A la veille de l'élection, Régis Aubry, président du Comité de suivi du développement palliatif, se désole de la tournure prise par le débat. « Toute demande euthanasique est légitime, mais tant qu'on ne prendra pas ses distances avec ce lobbying, tant qu'on ne sortira pas de la vision binaire "pour ou contre une loi sur l'euthanasie", tant qu'on ne se rendra pas compte qu'il est utopique de demander à la loi de supprimer le tragique de la mort, on usurpera le débat de fond. J'en veux beaucoup à nos politiques d'être tombés dans le piège. »


 

Que dit la loi ?



Votée à l'unanimité le 22 avril 2005, la loi sur la fin de vie, proposée par le député UMP des Alpes-Maritimes Jean Leonetti, instaure un droit au « laisser mourir ». Désormais, lorsque les soins médicaux apparaissent inutiles, disproportionnés ou n'ayant d'autre effet que le seul maintien artificiel de la vie, ils peuvent être suspendus ou ne pas être entrepris. D'autre part, le médecin est autorisé en dernier recours à utiliser un traitement contre la douleur pouvant provoquer la mort du patient. Dans ce cas, il doit bien sûr avertir le patient ou prévenir sa famille ou la personne de confiance désignée par le malade.

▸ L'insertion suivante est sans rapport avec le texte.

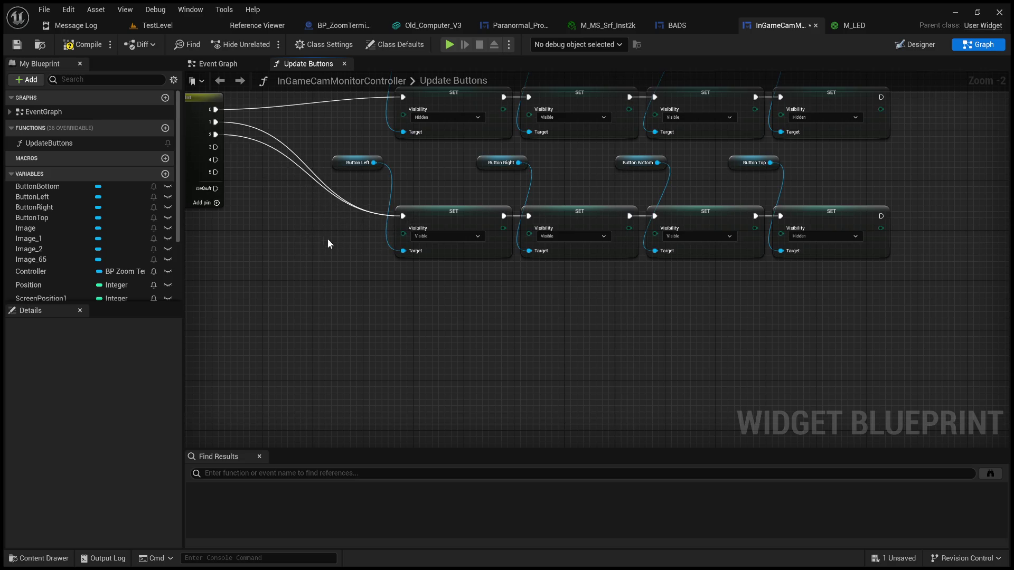
key(ctrl+v)
mouse_move(392, 369)
mouse_down()
mouse_move(535, 376)
mouse_move(506, 363)
mouse_up()
click(377, 320)
drag(398, 258, 514, 252)
Step: Wire Switch case 3 to the third chain and set its ButtonRight visibility to Hidden
mouse_move(265, 165)
mouse_down()
mouse_move(287, 220)
mouse_move(452, 373)
mouse_move(405, 315)
mouse_move(382, 318)
mouse_up()
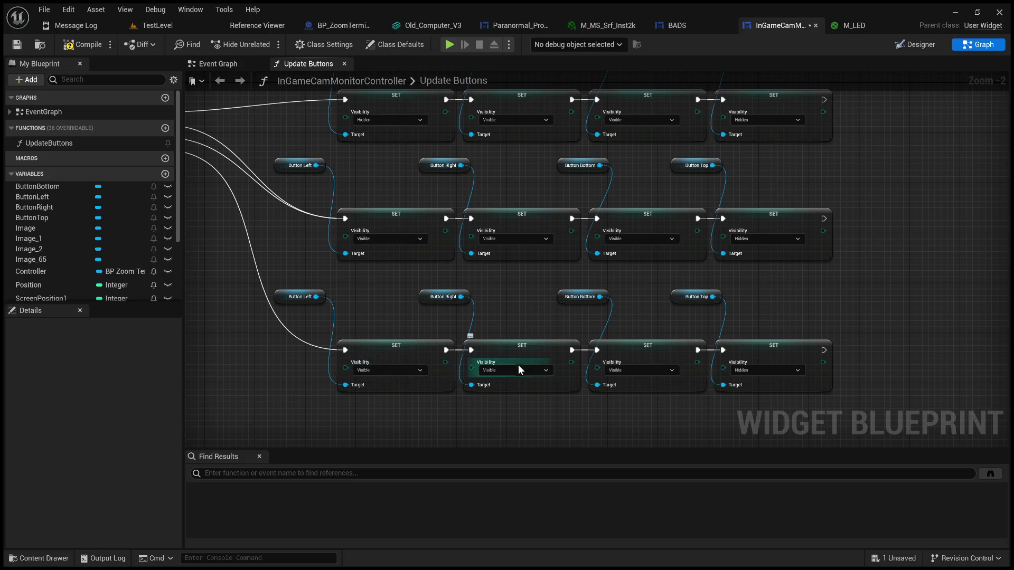
click(497, 370)
click(492, 391)
drag(525, 333, 443, 319)
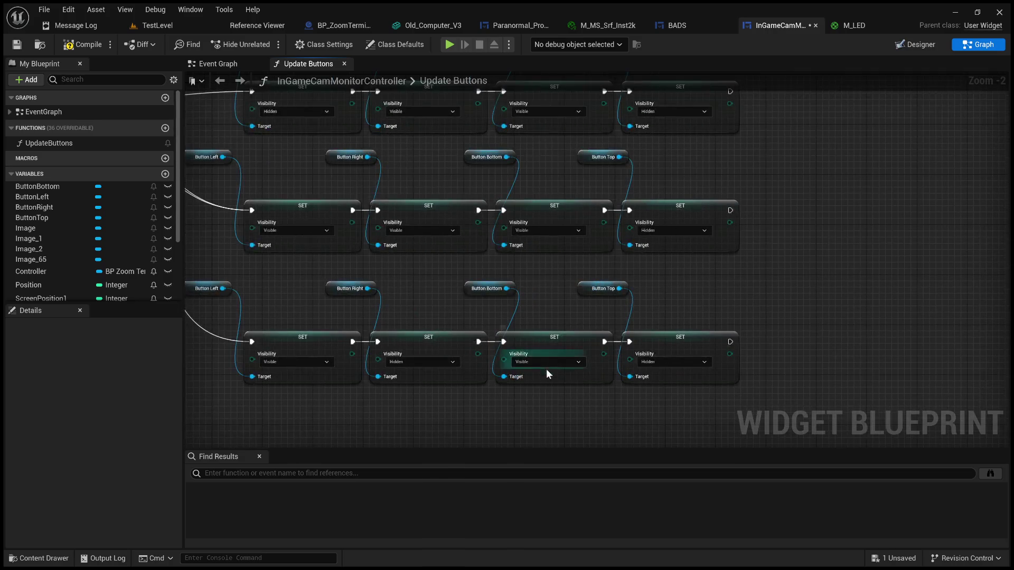
drag(524, 299, 543, 306)
scroll(544, 306, down, 3)
mouse_move(487, 388)
mouse_down()
mouse_move(527, 290)
mouse_move(480, 414)
mouse_move(473, 314)
mouse_up()
scroll(501, 291, up, 2)
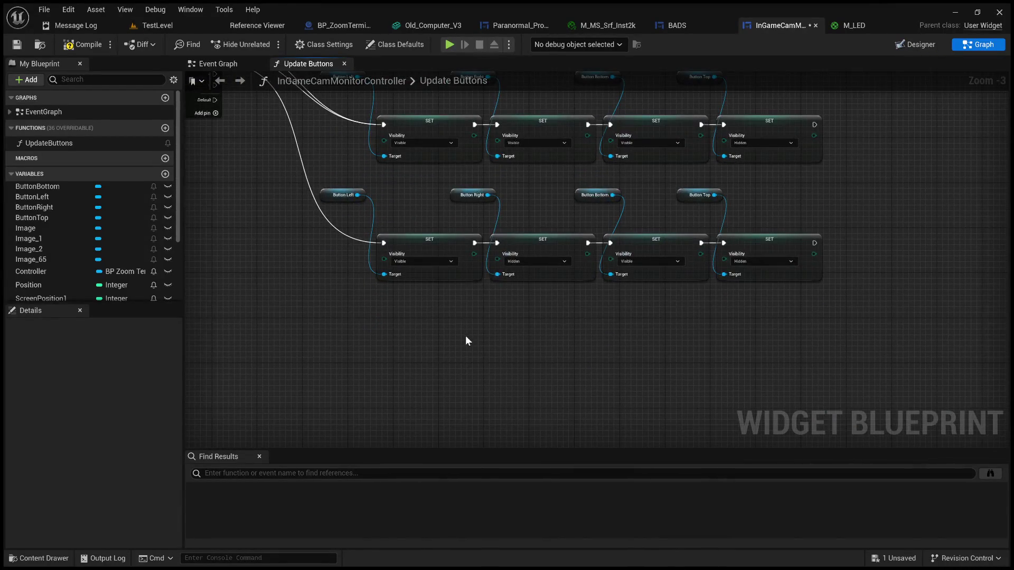
key(ctrl+v)
Step: Align the fourth chain under the others and wire Switch case 4 to it
drag(472, 367, 529, 361)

Enfin, un patient, même s'il n'est pas en fin de vie, a le droit de refuser un traitement. Le médecin doit toutefois l'informer des conséquences et tenter de le convaincre d'accepter les soins.

Reste interdite l'euthanasie active, c'est-à-dire l'injection d'un produit en vue de provoquer la mort et l'aide au suicide.



En clair, si la loi Leonetti récuse l'acharnement thérapeutique, elle ne légalise pas pour autant l'euthanasie, comme c'est par exemple le cas en Belgique V. d.-M.